Babá e bagunça

No primeiro dia, eu estava na porta do prédio com a Cleide esperando os bebês e a perua. No segundo dia, vim para casa cedo, mas fiquei no apartamento enquanto a Cleide desceu sozinha para esperá-los. No terceiro dia que tinha uma reunião que terminaria às 18h e pouco e seria a primeira oportunidade para testar se todo o esquema tinha dado certo.

Antes de sair para ir para escola nesse dia, eu expliquei que eles iriam voltar de perua e que a Cleide estariam esperando os dois em casa. Que eles tinham que obedecer a Cleide e fazer tudo como fazem com a mamãe. No carro, retomei a conversa:

– Quem vai voltar de perua?

– Eu!

– Quem vai estar em casa esperando vocês chegarem?

– A Cleide!

– O que vocês vão fazer com a Cleide quando chegarem? (eu esperava uma resposta do tipo: “tomar leite”, “comer fruta”, “tomar banho”, “escovar os dentes”, ou algo assim)

– Bagunça!

Não. Não. Não. Nesse momento eu desenvolvi uma fobia. Medo de ter dois pestinhas que assustam todas as babás (acho que já vi um filme assim, não existe?).

Passei o dia mentalizando “Cleide, por favor, seja forte, não deixe os dois dominarem você”. Só liguei para ela para ter certeza que ela tinha chegado em casa para trabalhar e resolvi conferir o resultado da experiência só quando entrasse em casa. E passei o dia em um uorquixópi com um cliente, pensando na Cleide me dizendo: “eu só tenho medo mesmo de ter que dar banho nos dois sozinha”. O cliente discutia o novo maindiséti para entender seus clientes, e eu só pensava em como alguém pode achar difícil dar banho em duas crianças ao mesmo tempo. É tão fácil, pô. Liga o chuveiro, espera a água esquentar, tira a roupa da criança, pede para ela não fazer xixi ou cocô no chão (não desfraldei, às vezes dá nisso), molha a criança, lava o cabelo com xampu, enxágua, lava o corpo com sabonete, enxágua, passa condicionador no cabelo, enxágua, toma cuidado o tempo todo para a criança não escorregar no chão molhado e cair e bater a cabeça no chão e morrer, desliga o chuveiro, embrulha na toalha e enxuga. Ao mesmo tempo, presta atenção na criança que ficou do lado de fora do box, porque ela vai estar fazendo algumas das alternativas a seguir: 1) subindo no vaso e dando descarga, 2) subindo no vaso, abrindo a torneira da pia e se molhando inteira, 3) subindo na pia e tentando suicídio infantil, 4) puxando o rolo de papel higiênico e encenando aquela propaganda dos anos 80, 5) abrindo a tampa do vaso e pulando de cabeça lá dentro, 6) abrindo o armário ou gavetas e tirando todas as coisas para fora – o que inclui engolir produtos de higiene pessoal, 7) abrindo o cesto de lixo e brincando com papel higiênico usado, 8) brincando com alguma coisa que mamãe deu para ela se distrair (mas essa cena eu nunca vi). Quanto terminar, inverte as crianças e repete tudo isso só mais uma vez.

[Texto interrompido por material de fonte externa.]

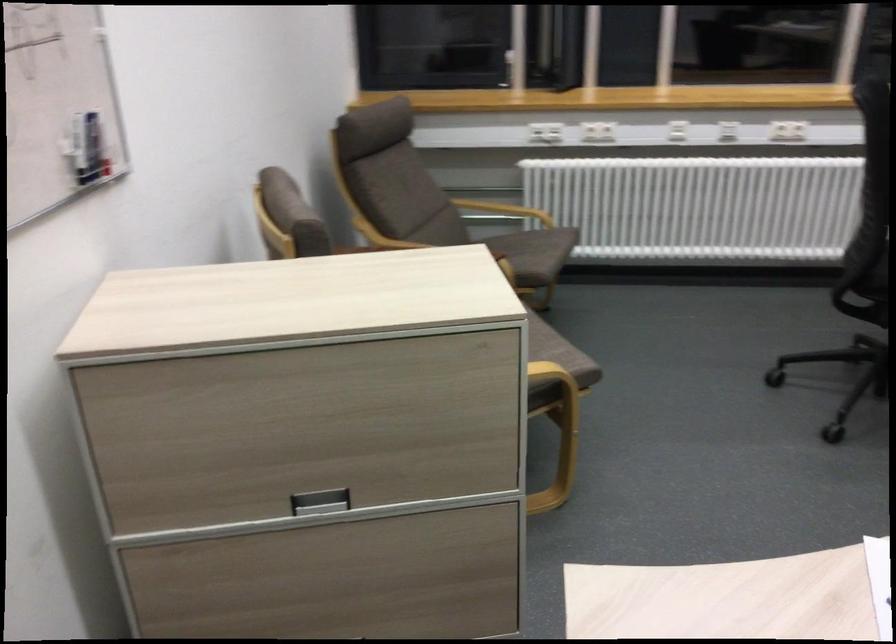
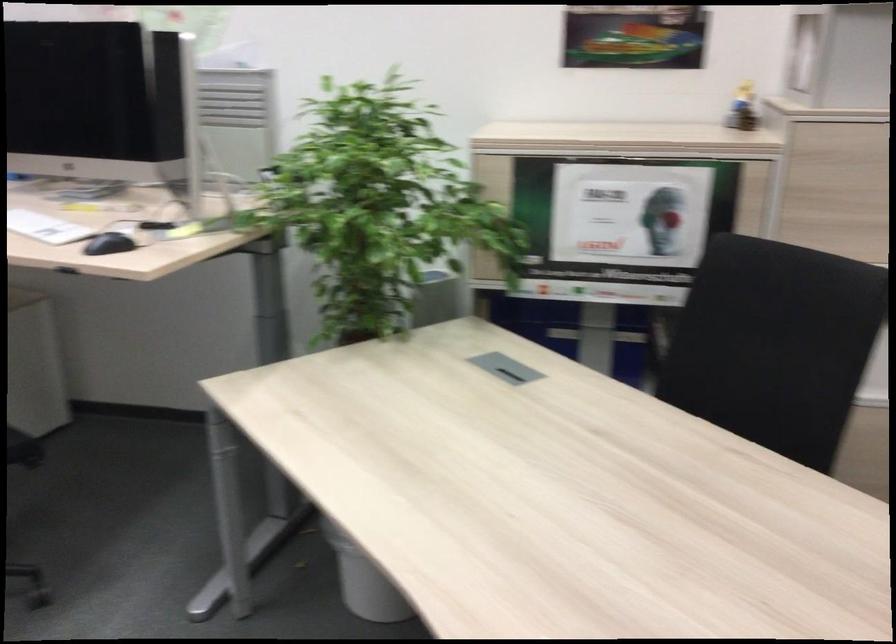
First-person continuous shooting, in which direction is the camera rotating?

The camera rotated toward right-down.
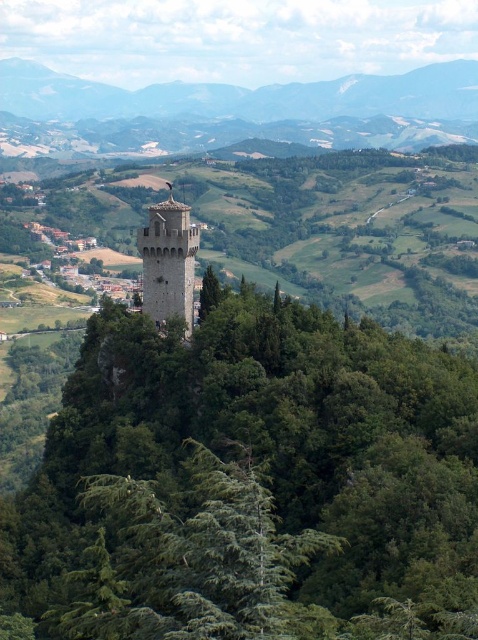
You are standing at the base of the hill looking up at the historic stone tower. You notice two points marked in the image. One is at coordinates point [442,576] and the other is at point [152,260]. Which point is nearer to your current position?

Point [442,576] is closer to the camera than point [152,260], so the point at coordinates point [442,576] is nearer to your current position.

You are an architect designing a new observatory that needs to be taller than the green leafy tree at center. Can you build it so that it also doesn not exceed the height of the smooth gray mountain at upper center?

The green leafy tree at center is shorter than the smooth gray mountain at upper center. Therefore, you can design the observatory to be taller than the green leafy tree at center but shorter than the smooth gray mountain at upper center to meet both requirements.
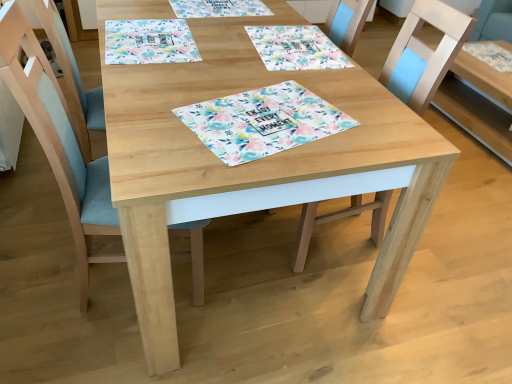
The height and width of the screenshot is (384, 512). What are the coordinates of `vacant region in front of floral paper placemat at center` in the screenshot? It's located at (236, 169).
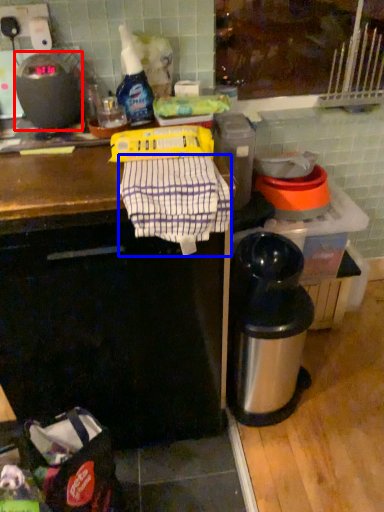
Question: Which object appears closest to the camera in this image, kitchen appliance (highlighted by a red box) or laundry (highlighted by a blue box)?

Choices:
 (A) kitchen appliance
 (B) laundry

Answer: (B)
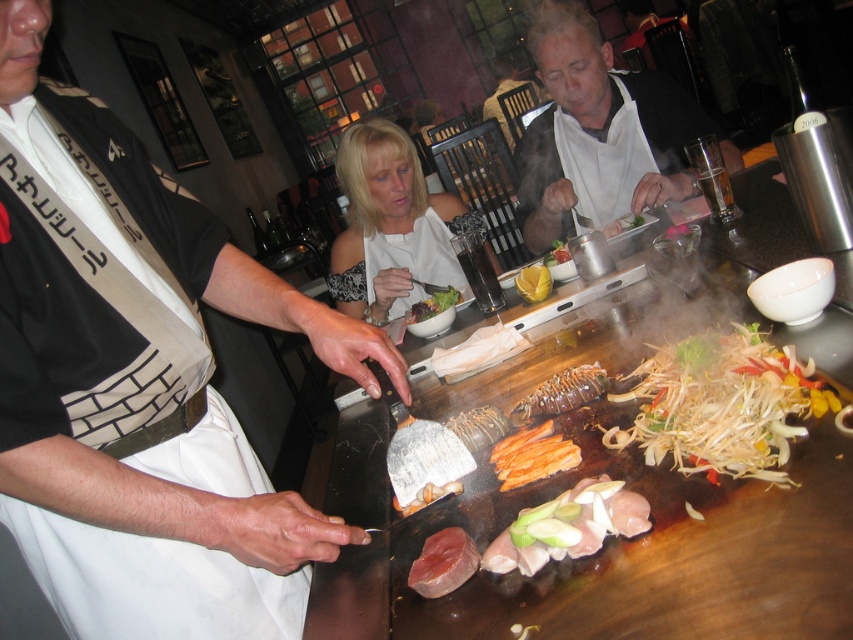
Is point (572, 314) farther from viewer compared to point (712, 419)?

Yes, point (572, 314) is behind point (712, 419).

Who is more distant from viewer, (788, 209) or (762, 387)?

Point (788, 209)

Who is more distant from viewer, (381, 556) or (798, 365)?

The point (381, 556) is behind.

Where is `wooden table at center`? This screenshot has width=853, height=640. wooden table at center is located at coordinates (601, 548).

Between point (438, 492) and point (567, 260), which one is positioned behind?

The point (567, 260) is behind.

Consider the image. Who is lower down, smooth pinkish meat at center or smooth white plate at center?

smooth pinkish meat at center

Where is `smooth pinkish meat at center`? smooth pinkish meat at center is located at coordinates (428, 497).

Identify the location of smooth pinkish meat at center. This screenshot has height=640, width=853. (428, 497).

Who is taller, white glossy sliced onions at center or yellow lemon at center?

With more height is white glossy sliced onions at center.

Can you confirm if white glossy sliced onions at center is positioned below yellow lemon at center?

Correct, white glossy sliced onions at center is located below yellow lemon at center.

At what (x,y) coordinates should I click in order to perform the action: click on white glossy sliced onions at center. Please return your answer as a coordinate pair (x, y). This screenshot has width=853, height=640. Looking at the image, I should click on (567, 525).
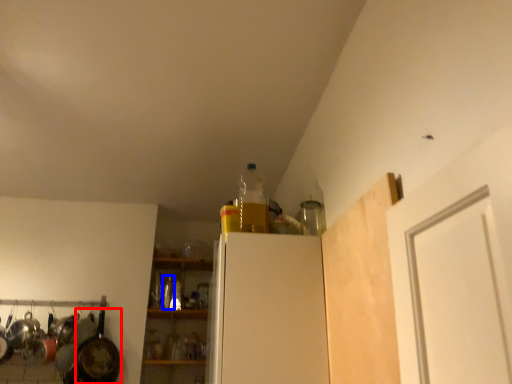
Question: Among these objects, which one is farthest to the camera, frying pan (highlighted by a red box) or bottle (highlighted by a blue box)?

Choices:
 (A) frying pan
 (B) bottle

Answer: (B)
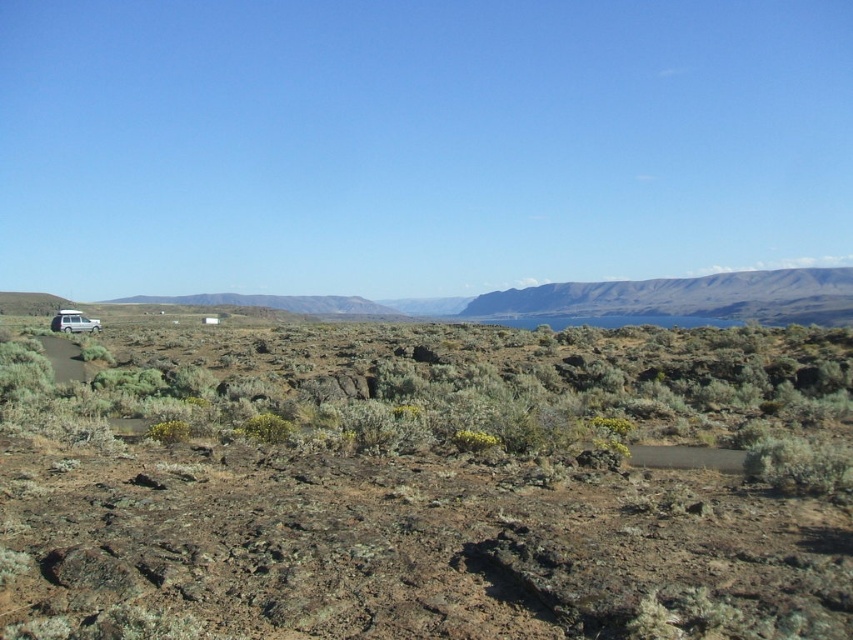
You are a hiker planning to drive your silver metallic suv at left through the brown rocky terrain at left. Based on the scene, can you safely navigate the terrain with your vehicle?

The brown rocky terrain at left is in front of the silver metallic suv at left, which means the suv is positioned behind the rocky area. Since the suv is parked on the dirt path, it can safely navigate the terrain as long as the rocky area is passable. However, the description does not provide specific details about the terrain difficulty, so caution is advised.

You are planning to drive the silver metallic suv at left across the brown rocky terrain at left. Based on the terrain width and vehicle width, will the suv have enough space to navigate the terrain without going off the path?

The brown rocky terrain at left is wider than the silver metallic suv at left, so the suv will have enough space to navigate the terrain without going off the path.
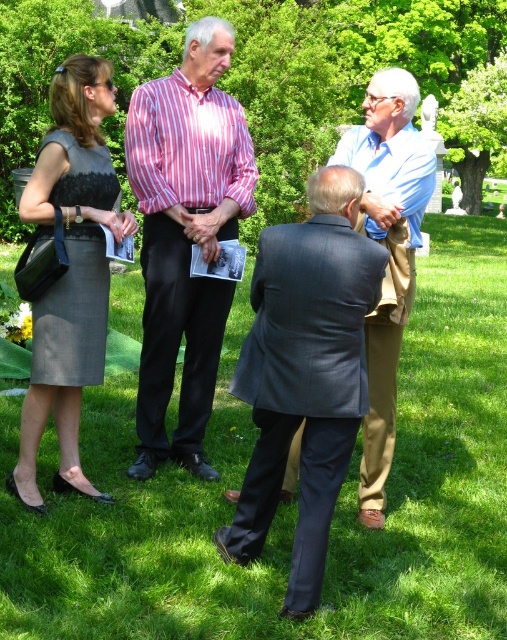
Looking at this image, is matte gray dress at left to the left of light blue shirt at center from the viewer's perspective?

Indeed, matte gray dress at left is positioned on the left side of light blue shirt at center.

Measure the distance between matte gray dress at left and light blue shirt at center.

matte gray dress at left and light blue shirt at center are 6.83 feet apart from each other.

Is point (86, 208) farther from camera compared to point (351, 129)?

No, (86, 208) is in front of (351, 129).

This screenshot has width=507, height=640. What are the coordinates of `matte gray dress at left` in the screenshot? It's located at (69, 272).

Does striped cotton shirt at center have a smaller size compared to light blue shirt at center?

Actually, striped cotton shirt at center might be larger than light blue shirt at center.

Does striped cotton shirt at center appear on the left side of light blue shirt at center?

Yes, striped cotton shirt at center is to the left of light blue shirt at center.

Between point (206, 221) and point (405, 236), which one is positioned behind?

The point (206, 221) is more distant.

The height and width of the screenshot is (640, 507). Find the location of `striped cotton shirt at center`. striped cotton shirt at center is located at coordinates (186, 236).

Does point (8, 467) come farther from viewer compared to point (178, 102)?

No, it is in front of (178, 102).

Is green grass at lower center positioned behind striped cotton shirt at center?

No, green grass at lower center is in front of striped cotton shirt at center.

I want to click on green grass at lower center, so click(293, 502).

Image resolution: width=507 pixels, height=640 pixels. I want to click on green grass at lower center, so click(x=293, y=502).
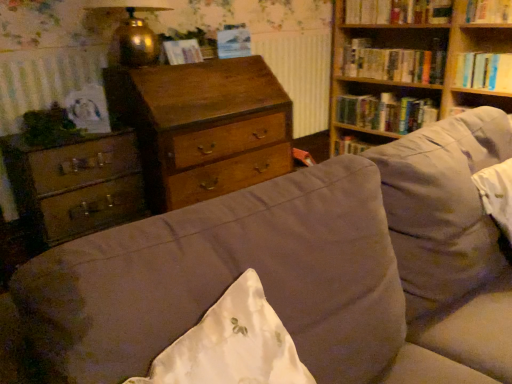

Eu me segurei e resolvi não ficar ligando para atormentar a moça – mais do que os dois já deviam estar atormentando – para fazer perguntas bobas do tipo: “você conseguiu subir com dois bebês e duas mochilas?”, “você conseguiu fazer os dois sentarem nos cadeirões para comer uma fruta?” ou “promete que não foge e não larga os dois sozinhos em casa até eu chegar?”.

Peguei trânsito. Cheguei ansiosa. Abri a porta da sala e entrei correndo. Encontrei os três sentados no chão do quarto, brincando, e foi muito legal. Foi muito legal porque ultimamente eles vinham me recebendo na escola com um ar de “mas já, mãe? não posso brincar mais um pouco aqui?” e sempre um ou outro entrava no carro fazendo birra. Ontem quando cheguei eles abriram sorrisos imensos e vieram me abraçar. Pediram para eu sentar para brincar também. A Cleide estava sorrindo também, então acho que ela não teve pensamentos suicidas.

Fiquei com eles até a hora de dormir e depois também fui pra cama. Feliz.